**HOW TO COMPLETE THIS TASK**
Without changing anything, copy out each entry.

-- ENTRIES PROVIDED follows --

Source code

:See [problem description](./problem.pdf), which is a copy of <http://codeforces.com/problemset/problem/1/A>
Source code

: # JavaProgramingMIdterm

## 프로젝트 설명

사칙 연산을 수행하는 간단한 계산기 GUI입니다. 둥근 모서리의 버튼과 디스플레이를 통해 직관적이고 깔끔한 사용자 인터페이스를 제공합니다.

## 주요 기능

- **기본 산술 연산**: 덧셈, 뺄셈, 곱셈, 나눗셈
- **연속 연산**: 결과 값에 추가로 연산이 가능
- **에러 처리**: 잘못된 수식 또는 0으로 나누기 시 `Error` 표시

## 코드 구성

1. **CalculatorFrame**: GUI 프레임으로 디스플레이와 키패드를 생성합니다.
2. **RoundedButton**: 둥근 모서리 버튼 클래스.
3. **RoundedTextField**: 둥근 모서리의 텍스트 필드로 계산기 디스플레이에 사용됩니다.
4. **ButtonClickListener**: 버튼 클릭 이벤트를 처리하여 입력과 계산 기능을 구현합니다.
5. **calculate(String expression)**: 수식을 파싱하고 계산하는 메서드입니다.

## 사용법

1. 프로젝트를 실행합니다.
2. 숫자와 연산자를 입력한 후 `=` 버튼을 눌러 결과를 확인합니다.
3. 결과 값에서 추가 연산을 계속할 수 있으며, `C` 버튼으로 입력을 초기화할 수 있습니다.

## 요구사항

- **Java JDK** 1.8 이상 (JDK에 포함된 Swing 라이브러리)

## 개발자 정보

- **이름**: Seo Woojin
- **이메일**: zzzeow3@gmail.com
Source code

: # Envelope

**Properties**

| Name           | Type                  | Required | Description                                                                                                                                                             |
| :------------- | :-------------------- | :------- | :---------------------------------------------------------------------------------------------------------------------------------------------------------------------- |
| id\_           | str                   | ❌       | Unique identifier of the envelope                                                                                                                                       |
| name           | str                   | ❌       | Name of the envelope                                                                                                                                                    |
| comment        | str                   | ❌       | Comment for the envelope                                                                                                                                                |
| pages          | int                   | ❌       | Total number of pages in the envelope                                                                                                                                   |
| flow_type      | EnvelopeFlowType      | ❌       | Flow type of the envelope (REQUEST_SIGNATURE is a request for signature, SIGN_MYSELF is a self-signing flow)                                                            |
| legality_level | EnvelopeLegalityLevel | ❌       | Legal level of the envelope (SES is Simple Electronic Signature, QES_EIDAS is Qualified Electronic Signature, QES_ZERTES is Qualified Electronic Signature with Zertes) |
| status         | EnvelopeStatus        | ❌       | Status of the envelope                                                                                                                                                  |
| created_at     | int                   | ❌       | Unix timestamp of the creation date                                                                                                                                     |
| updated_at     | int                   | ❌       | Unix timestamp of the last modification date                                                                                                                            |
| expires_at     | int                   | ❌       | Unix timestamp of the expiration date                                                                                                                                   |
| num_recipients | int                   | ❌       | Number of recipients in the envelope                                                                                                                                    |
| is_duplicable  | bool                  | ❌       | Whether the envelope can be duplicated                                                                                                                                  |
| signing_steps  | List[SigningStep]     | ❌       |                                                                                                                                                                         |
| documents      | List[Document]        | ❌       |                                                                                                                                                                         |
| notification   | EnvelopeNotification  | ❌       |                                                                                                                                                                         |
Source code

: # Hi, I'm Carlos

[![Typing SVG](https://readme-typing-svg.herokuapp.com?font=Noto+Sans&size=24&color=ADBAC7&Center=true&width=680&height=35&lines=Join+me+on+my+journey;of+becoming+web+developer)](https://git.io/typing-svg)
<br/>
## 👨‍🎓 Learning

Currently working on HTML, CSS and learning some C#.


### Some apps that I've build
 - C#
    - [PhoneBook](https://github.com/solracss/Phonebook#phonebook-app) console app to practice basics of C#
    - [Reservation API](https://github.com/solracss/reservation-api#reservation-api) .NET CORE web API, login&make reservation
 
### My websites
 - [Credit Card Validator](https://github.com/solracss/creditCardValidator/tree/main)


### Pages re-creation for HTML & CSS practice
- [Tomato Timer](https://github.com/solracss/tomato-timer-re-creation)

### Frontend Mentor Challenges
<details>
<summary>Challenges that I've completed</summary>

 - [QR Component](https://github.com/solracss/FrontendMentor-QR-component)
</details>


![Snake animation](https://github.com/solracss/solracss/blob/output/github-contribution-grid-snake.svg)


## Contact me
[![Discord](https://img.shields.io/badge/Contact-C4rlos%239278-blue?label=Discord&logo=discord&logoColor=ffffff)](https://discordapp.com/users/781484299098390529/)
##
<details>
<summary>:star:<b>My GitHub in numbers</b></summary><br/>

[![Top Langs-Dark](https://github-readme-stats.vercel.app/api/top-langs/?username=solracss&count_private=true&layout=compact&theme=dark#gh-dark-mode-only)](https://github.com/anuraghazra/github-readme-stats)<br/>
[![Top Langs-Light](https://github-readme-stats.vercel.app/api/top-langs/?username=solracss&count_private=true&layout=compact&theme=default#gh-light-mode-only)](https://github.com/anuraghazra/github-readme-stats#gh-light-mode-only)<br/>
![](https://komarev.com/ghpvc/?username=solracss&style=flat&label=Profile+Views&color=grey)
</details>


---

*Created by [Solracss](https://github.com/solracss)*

-- ENTRIES PROVIDED concluded --

**SOLUTION**
Source code

:See [problem description](./problem.pdf), which is a copy of <http://codeforces.com/problemset/problem/1/A>
Source code

: # JavaProgramingMIdterm

## 프로젝트 설명

사칙 연산을 수행하는 간단한 계산기 GUI입니다. 둥근 모서리의 버튼과 디스플레이를 통해 직관적이고 깔끔한 사용자 인터페이스를 제공합니다.

## 주요 기능

- **기본 산술 연산**: 덧셈, 뺄셈, 곱셈, 나눗셈
- **연속 연산**: 결과 값에 추가로 연산이 가능
- **에러 처리**: 잘못된 수식 또는 0으로 나누기 시 `Error` 표시

## 코드 구성

1. **CalculatorFrame**: GUI 프레임으로 디스플레이와 키패드를 생성합니다.
2. **RoundedButton**: 둥근 모서리 버튼 클래스.
3. **RoundedTextField**: 둥근 모서리의 텍스트 필드로 계산기 디스플레이에 사용됩니다.
4. **ButtonClickListener**: 버튼 클릭 이벤트를 처리하여 입력과 계산 기능을 구현합니다.
5. **calculate(String expression)**: 수식을 파싱하고 계산하는 메서드입니다.

## 사용법

1. 프로젝트를 실행합니다.
2. 숫자와 연산자를 입력한 후 `=` 버튼을 눌러 결과를 확인합니다.
3. 결과 값에서 추가 연산을 계속할 수 있으며, `C` 버튼으로 입력을 초기화할 수 있습니다.

## 요구사항

- **Java JDK** 1.8 이상 (JDK에 포함된 Swing 라이브러리)

## 개발자 정보

- **이름**: Seo Woojin
- **이메일**: zzzeow3@gmail.com
Source code

: # Envelope

**Properties**

| Name           | Type                  | Required | Description                                                                                                                                                             |
| :------------- | :-------------------- | :------- | :---------------------------------------------------------------------------------------------------------------------------------------------------------------------- |
| id\_           | str                   | ❌       | Unique identifier of the envelope                                                                                                                                       |
| name           | str                   | ❌       | Name of the envelope                                                                                                                                                    |
| comment        | str                   | ❌       | Comment for the envelope                                                                                                                                                |
| pages          | int                   | ❌       | Total number of pages in the envelope                                                                                                                                   |
| flow_type      | EnvelopeFlowType      | ❌       | Flow type of the envelope (REQUEST_SIGNATURE is a request for signature, SIGN_MYSELF is a self-signing flow)                                                            |
| legality_level | EnvelopeLegalityLevel | ❌       | Legal level of the envelope (SES is Simple Electronic Signature, QES_EIDAS is Qualified Electronic Signature, QES_ZERTES is Qualified Electronic Signature with Zertes) |
| status         | EnvelopeStatus        | ❌       | Status of the envelope                                                                                                                                                  |
| created_at     | int                   | ❌       | Unix timestamp of the creation date                                                                                                                                     |
| updated_at     | int                   | ❌       | Unix timestamp of the last modification date                                                                                                                            |
| expires_at     | int                   | ❌       | Unix timestamp of the expiration date                                                                                                                                   |
| num_recipients | int                   | ❌       | Number of recipients in the envelope                                                                                                                                    |
| is_duplicable  | bool                  | ❌       | Whether the envelope can be duplicated                                                                                                                                  |
| signing_steps  | List[SigningStep]     | ❌       |                                                                                                                                                                         |
| documents      | List[Document]        | ❌       |                                                                                                                                                                         |
| notification   | EnvelopeNotification  | ❌       |                                                                                                                                                                         |
Source code

: # Hi, I'm Carlos

[![Typing SVG](https://readme-typing-svg.herokuapp.com?font=Noto+Sans&size=24&color=ADBAC7&Center=true&width=680&height=35&lines=Join+me+on+my+journey;of+becoming+web+developer)](https://git.io/typing-svg)
<br/>
## 👨‍🎓 Learning

Currently working on HTML, CSS and learning some C#.


### Some apps that I've build
 - C#
    - [PhoneBook](https://github.com/solracss/Phonebook#phonebook-app) console app to practice basics of C#
    - [Reservation API](https://github.com/solracss/reservation-api#reservation-api) .NET CORE web API, login&make reservation
 
### My websites
 - [Credit Card Validator](https://github.com/solracss/creditCardValidator/tree/main)


### Pages re-creation for HTML & CSS practice
- [Tomato Timer](https://github.com/solracss/tomato-timer-re-creation)

### Frontend Mentor Challenges
<details>
<summary>Challenges that I've completed</summary>

 - [QR Component](https://github.com/solracss/FrontendMentor-QR-component)
</details>


![Snake animation](https://github.com/solracss/solracss/blob/output/github-contribution-grid-snake.svg)


## Contact me
[![Discord](https://img.shields.io/badge/Contact-C4rlos%239278-blue?label=Discord&logo=discord&logoColor=ffffff)](https://discordapp.com/users/781484299098390529/)
##
<details>
<summary>:star:<b>My GitHub in numbers</b></summary><br/>

[![Top Langs-Dark](https://github-readme-stats.vercel.app/api/top-langs/?username=solracss&count_private=true&layout=compact&theme=dark#gh-dark-mode-only)](https://github.com/anuraghazra/github-readme-stats)<br/>
[![Top Langs-Light](https://github-readme-stats.vercel.app/api/top-langs/?username=solracss&count_private=true&layout=compact&theme=default#gh-light-mode-only)](https://github.com/anuraghazra/github-readme-stats#gh-light-mode-only)<br/>
![](https://komarev.com/ghpvc/?username=solracss&style=flat&label=Profile+Views&color=grey)
</details>


---

*Created by [Solracss](https://github.com/solracss)*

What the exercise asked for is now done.